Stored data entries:
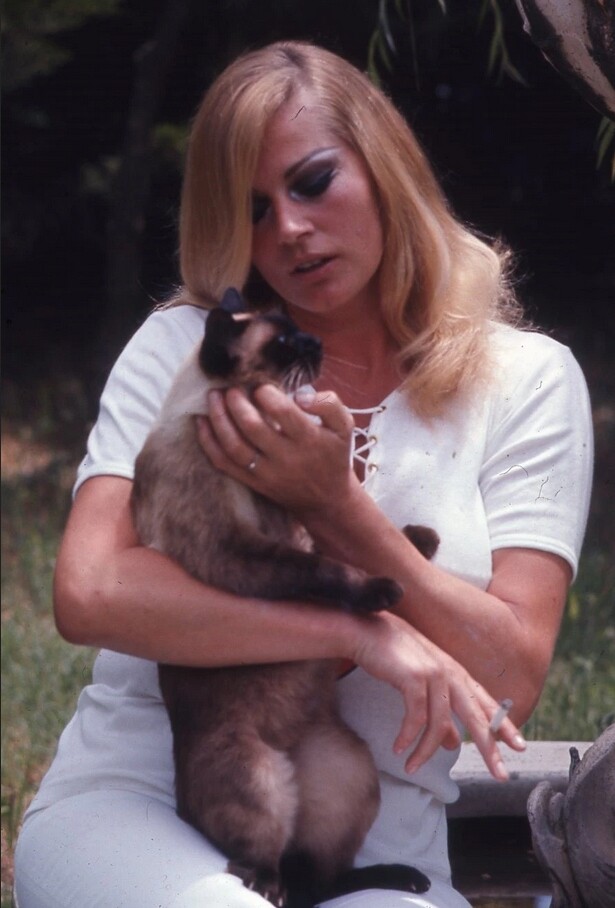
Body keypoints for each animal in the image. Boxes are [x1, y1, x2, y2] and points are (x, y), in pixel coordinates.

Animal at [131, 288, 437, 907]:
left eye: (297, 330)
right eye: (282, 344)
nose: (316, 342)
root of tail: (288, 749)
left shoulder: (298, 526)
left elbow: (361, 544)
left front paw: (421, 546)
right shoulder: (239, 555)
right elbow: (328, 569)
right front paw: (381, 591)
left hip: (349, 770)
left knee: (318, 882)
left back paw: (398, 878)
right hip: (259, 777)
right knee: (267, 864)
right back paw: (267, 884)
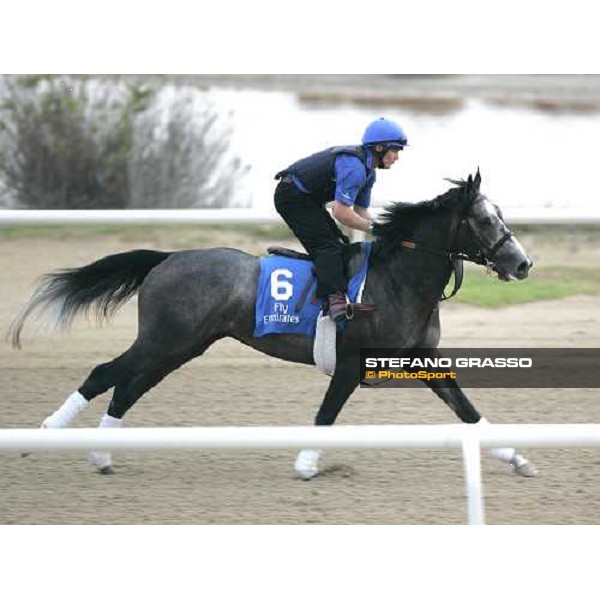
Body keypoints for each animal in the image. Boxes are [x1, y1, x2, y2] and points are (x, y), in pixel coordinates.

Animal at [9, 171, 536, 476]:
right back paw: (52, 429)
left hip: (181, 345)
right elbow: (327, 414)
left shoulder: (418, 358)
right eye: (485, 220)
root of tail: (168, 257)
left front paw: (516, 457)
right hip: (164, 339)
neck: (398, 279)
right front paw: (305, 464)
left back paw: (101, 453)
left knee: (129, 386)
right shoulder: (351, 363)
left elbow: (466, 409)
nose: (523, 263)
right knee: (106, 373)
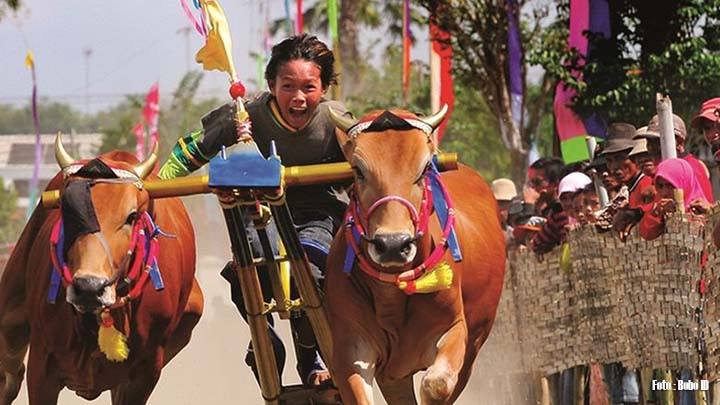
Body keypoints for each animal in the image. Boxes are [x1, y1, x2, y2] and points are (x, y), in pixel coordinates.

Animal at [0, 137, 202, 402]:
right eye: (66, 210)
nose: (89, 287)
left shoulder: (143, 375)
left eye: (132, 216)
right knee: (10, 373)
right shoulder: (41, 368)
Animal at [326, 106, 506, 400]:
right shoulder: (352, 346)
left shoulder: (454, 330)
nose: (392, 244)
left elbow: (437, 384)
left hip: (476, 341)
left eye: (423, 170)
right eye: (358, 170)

_EXERCISE GOAL_:
Show a copy of each line from the data that includes the word "front".

_FINISHED EXERCISE_:
left front paw: (421, 546)
right front paw: (381, 591)
left front paw: (516, 457)
right front paw: (305, 464)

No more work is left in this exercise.